## PAGE EXTRACT

---*---

I was smiling at my phone one
evening after receiving a text, why do I
have the tendency to fall for emotionally unavailable people.
I wanted this. I was attracting this
no commitment communication. The
pattern was too obvious that I like how he never try to date me every week, how
we have conversation but never deep enough to dig in the wounds, how I could
crap the nonsense without thinking if he’s into me. The pattern is too obvious
that he’s emotionally unavailable and
I’m willing to linger in such toxic communication because the truth is, I ain’t any better.
I have always been attracted to men
who treated me like shit, who are almost always unavailable for me because as
much as they’re unavailable to me, I am unavailable to them too. I sometimes
left the conversation on read for days that I might have forgotten to text
back. I don’t give out on my contact number and/or added them as friend on
Social Medias. If we were anything, we were just strangers that talk.

---*---

[Recorded data]
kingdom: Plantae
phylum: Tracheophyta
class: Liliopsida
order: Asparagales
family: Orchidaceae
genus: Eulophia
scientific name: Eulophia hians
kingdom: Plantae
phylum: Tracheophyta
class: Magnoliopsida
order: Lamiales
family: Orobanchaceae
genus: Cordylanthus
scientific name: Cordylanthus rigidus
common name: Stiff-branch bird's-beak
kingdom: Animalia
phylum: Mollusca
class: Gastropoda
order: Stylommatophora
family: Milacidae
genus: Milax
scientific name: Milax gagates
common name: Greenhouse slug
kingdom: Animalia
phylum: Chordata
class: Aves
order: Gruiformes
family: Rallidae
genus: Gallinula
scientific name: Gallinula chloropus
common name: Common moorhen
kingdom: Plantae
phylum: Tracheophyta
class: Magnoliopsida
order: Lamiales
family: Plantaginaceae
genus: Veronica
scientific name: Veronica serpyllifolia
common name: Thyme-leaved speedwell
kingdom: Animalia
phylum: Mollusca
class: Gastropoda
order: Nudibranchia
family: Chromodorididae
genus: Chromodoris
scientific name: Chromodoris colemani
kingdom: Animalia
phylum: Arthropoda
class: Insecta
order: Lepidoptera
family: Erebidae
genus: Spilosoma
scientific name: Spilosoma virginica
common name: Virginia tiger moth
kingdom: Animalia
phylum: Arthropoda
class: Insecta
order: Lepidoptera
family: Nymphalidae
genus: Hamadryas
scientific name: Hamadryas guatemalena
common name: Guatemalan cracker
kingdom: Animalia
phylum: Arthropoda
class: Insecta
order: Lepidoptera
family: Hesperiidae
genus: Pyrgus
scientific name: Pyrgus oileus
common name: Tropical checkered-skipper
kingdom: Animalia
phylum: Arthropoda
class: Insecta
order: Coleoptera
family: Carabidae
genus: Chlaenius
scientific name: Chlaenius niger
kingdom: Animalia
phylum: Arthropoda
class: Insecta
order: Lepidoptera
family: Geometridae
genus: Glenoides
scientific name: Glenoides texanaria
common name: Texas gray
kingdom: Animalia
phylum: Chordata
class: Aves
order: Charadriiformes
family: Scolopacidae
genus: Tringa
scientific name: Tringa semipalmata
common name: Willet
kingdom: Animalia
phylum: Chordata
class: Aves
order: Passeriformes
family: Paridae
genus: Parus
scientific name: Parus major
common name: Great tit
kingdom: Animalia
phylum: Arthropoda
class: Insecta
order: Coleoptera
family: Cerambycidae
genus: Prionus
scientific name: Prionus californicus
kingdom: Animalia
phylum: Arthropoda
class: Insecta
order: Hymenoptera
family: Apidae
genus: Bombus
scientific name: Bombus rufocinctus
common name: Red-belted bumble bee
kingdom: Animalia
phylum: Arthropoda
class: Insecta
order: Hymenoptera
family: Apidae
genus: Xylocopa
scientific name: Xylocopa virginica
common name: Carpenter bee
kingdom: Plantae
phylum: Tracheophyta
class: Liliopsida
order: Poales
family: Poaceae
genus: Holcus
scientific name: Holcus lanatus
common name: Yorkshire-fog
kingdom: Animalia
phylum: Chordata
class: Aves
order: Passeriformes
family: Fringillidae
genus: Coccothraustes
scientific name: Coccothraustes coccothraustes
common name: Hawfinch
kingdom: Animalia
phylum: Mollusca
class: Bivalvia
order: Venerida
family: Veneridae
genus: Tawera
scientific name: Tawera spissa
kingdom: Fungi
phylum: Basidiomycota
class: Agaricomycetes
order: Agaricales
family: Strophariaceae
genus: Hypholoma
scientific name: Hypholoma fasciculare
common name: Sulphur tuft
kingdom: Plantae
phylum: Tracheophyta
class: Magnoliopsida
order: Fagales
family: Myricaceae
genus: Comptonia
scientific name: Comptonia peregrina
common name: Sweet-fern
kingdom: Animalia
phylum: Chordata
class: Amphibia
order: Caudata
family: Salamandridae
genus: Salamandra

---*---

## TASK INSTRUCTIONS
1 > In the reflection on emotionally unavailable people, list each thing the writer says they like about how he communicates, quoting each one.
2 > Write the next few sentences of the reflection on emotionally unavailable people, picking up right after its final sentence.
The recorded data is material apart from the reflection on emotionally unavailable people.

## TASK-BY-TASK ANSWERS
1 >
- "how he never try to date me every week"
- "how we have conversation but never deep enough to dig in the wounds"
- "how I could crap the nonsense without thinking if he's into me"

2 >
This is my kind of unavailable
because it’s safe that you never have to invest into feelings, to share your
time or to celebrate birthdays or anniversaries. Our hours and days are
numbered, but we chose to spend them with each other and get back to our lives
without needing an explanation. I know
that THIS isn’t going to lead me to any Happily Ever After. I’m almost
thirty and I’m still doing things that my future self would curse me for.